__Passage for review__
Pick is an action, generally used against series values and with numeric indexes, but each type can support its own rules about what values may be selected. For example, date! values are not series, but support ordinal accessors that can be used with pick or via path notation.

Reflection

Reflection provides details or meta information about a value, which is separate from its "data space" (for lack of a better term). Here’s an example:

>> o: object [body: [body block]]
== make object! [
    body: [body block]
]
>> body-of o
== [body: [body block]]
>> o/body
== [body block]

Reflect

Reflect is an action, so each type can support its own rules about what values may be selected and by what names.

Standard reflectors

These use reflect internally, simply wrapping the field (value) to select in function form.

   body-of         function!     Returns the body of a value that supports reflection.
   class-of        function!     Returns the class ID of an object.
   keys-of         function!     Returns the list of words of a value that supports reflection.
   reflect         action!       Returns internal details about a value via reflection.
   spec-of         function!     Returns the spec of a value that supports reflection.
   values-of       function!     Returns the list of values of a value that supports reflection.
   words-of        function!     Returns the list of words of a value that supports reflection.

Copied results or not

Reflectors may return a copy, or newly built result, for a value. Others return a reference, whose modifications may affect the value.

Type → Reflector body-of class-of keys-of spec-of values-of words-of

object!

copied

n/a

copied

n/a

copied

copied

map!

copied

n/a

copied

n/a

copied

copied

function!

not copied

n/a

n/a

not copied

n/a

not copied

Accessors

system/catalog/accessors

Naming

  • consistency, context, and completeness

  • ? vs -of suffix

  • avoiding name conflicts

  • of op! (incl. Boris' examples)

Chat Notes

I agree that we shouldn’t have to do textual analysis. My point in starting the wiki page is to lay out the current state of affairs, and create docs as we reason about changes. For example, can we agree that we should not strive for 100% consistency?

__Given entries__
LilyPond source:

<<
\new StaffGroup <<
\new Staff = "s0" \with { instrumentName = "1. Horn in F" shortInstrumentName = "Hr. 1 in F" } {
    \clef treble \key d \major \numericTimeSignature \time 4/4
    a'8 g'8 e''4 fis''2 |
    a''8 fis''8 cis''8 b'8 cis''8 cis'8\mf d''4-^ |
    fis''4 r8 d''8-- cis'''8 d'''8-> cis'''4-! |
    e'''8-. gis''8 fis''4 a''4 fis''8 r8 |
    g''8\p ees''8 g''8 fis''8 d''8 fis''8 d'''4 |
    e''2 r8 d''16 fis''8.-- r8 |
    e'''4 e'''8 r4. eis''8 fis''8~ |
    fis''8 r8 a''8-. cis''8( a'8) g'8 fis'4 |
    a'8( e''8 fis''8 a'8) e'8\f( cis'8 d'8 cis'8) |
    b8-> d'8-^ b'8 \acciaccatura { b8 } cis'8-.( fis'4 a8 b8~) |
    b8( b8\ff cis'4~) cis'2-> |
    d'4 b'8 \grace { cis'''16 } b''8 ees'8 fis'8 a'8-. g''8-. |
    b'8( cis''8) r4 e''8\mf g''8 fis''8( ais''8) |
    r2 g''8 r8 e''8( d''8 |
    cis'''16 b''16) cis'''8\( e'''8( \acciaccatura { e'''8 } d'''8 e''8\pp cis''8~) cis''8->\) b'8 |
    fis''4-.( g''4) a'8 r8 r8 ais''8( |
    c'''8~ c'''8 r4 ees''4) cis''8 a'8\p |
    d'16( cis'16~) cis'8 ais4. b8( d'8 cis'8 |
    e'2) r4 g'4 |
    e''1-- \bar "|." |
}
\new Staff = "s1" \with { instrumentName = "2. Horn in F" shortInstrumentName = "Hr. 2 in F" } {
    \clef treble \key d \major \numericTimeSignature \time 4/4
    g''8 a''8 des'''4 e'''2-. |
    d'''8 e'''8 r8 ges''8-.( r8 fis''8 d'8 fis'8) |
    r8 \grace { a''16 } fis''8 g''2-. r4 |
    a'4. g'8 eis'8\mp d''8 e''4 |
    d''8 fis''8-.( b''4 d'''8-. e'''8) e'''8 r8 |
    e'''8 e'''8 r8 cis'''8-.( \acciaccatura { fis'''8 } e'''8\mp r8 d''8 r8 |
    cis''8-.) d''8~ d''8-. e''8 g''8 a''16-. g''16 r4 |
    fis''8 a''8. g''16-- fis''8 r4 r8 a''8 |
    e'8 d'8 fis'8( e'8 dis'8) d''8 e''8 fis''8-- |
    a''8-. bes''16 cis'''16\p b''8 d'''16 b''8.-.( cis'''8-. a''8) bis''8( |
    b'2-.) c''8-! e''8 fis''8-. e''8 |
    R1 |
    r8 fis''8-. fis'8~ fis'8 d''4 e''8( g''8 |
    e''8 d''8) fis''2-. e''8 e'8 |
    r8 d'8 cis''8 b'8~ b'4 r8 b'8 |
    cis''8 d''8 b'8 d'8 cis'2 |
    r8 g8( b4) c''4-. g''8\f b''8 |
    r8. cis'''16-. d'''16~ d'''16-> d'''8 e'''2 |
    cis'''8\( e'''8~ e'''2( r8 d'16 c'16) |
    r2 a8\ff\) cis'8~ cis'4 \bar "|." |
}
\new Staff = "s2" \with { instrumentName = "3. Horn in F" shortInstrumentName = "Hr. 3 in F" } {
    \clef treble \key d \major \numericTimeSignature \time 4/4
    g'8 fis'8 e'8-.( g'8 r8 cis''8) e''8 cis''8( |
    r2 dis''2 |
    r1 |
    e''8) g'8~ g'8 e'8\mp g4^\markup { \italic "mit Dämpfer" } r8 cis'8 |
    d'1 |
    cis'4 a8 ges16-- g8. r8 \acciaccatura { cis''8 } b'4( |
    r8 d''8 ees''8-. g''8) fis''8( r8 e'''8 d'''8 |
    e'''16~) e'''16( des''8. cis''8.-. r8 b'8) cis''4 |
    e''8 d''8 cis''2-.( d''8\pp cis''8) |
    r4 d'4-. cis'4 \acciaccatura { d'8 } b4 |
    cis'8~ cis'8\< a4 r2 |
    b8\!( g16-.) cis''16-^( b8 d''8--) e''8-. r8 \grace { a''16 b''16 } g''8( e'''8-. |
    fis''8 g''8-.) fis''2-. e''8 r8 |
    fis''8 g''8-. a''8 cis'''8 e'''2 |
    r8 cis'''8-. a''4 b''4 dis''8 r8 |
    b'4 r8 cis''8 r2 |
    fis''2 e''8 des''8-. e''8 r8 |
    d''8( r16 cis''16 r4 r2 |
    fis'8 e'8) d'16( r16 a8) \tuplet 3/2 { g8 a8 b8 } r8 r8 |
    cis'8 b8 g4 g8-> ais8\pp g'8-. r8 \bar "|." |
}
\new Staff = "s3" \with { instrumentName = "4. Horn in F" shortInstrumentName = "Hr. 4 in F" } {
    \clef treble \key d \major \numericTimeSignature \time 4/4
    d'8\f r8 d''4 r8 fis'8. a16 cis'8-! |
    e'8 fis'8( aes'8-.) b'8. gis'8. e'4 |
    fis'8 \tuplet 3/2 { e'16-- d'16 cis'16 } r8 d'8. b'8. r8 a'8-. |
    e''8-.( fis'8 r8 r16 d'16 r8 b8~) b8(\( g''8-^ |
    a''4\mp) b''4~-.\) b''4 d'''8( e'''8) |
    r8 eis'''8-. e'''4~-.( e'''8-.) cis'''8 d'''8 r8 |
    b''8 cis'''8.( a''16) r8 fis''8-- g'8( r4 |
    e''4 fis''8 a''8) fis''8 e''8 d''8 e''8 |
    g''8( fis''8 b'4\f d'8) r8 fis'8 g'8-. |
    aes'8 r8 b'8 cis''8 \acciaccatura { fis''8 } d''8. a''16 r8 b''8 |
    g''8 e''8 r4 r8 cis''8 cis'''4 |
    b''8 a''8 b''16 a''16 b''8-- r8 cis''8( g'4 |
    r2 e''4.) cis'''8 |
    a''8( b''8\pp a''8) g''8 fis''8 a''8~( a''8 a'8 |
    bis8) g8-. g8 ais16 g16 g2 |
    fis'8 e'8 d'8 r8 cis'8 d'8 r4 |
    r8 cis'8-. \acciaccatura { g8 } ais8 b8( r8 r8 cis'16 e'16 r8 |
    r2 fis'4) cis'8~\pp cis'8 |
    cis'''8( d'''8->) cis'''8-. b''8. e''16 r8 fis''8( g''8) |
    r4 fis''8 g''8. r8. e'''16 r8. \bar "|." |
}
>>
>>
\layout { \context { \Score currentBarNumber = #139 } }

__What this exercise asks__
(a) Reproduce the passage on reflection between "Copied results or" and "affect the value.", inclusive.
(b) Write what comes next in the passage on reflection, starting after its final sentence.
The material is separate from the passage on reflection.

__Answers to this exercise__
(a)
Copied results or not

Reflectors may return a copy, or newly built result, for a value. Others return a reference, whose modifications may affect the value.

(b)
m: USD$100 m/currency == 'USD ; R2 used FIRST and SECOND for money parts currency-of m == 'USD Currency-of seems OK, but what about [x-of y-of user-of julian-of away?-of …​]? What are the use cases where path notation doesn’t suffice? Note that reflection (as it stands now) is used for information you can’t get that way. It’s internal, and read-only. The currency of a money value is just a component value.

Now, say we go for consistency, even if some names seem so bad that I imagine they’d never be used. What about type-of for event!? Do we go for consistency and change type? for type checking, or use it for property access? We can’t have both. That’s a case we know about today, but once we lay down hard and fast rules about naming=semantics and "all accessors must have an associated function" Red becomes much more strict, and a victim of its own rules if we want to choose what to include. Thanks to Vladimir for linking to https://wiki.c2.com/?BondageAndDisciplineLanguage recently.

That said, if we think only in terms of datatypes, it shouldn’t get too out of hand, right? Wrong. No matter how much we tell people not to, they will create new datatypes for their own needs. And that’s OK. A good thing even.

Remember that I’m thinking through this along with you. Today we have a few ways to get at things (see the new wiki page). The small number of general interfaces [select pick reflect], along with type specific accessors avoid global naming conflicts. The more names we make global, and the more properties there are to access, the more confusion and conflict there will be. So we should strive to reduce conflict (both mentally and technically), and only adding things that address real pain points, which may mean being patient and waiting for people to feel a pain.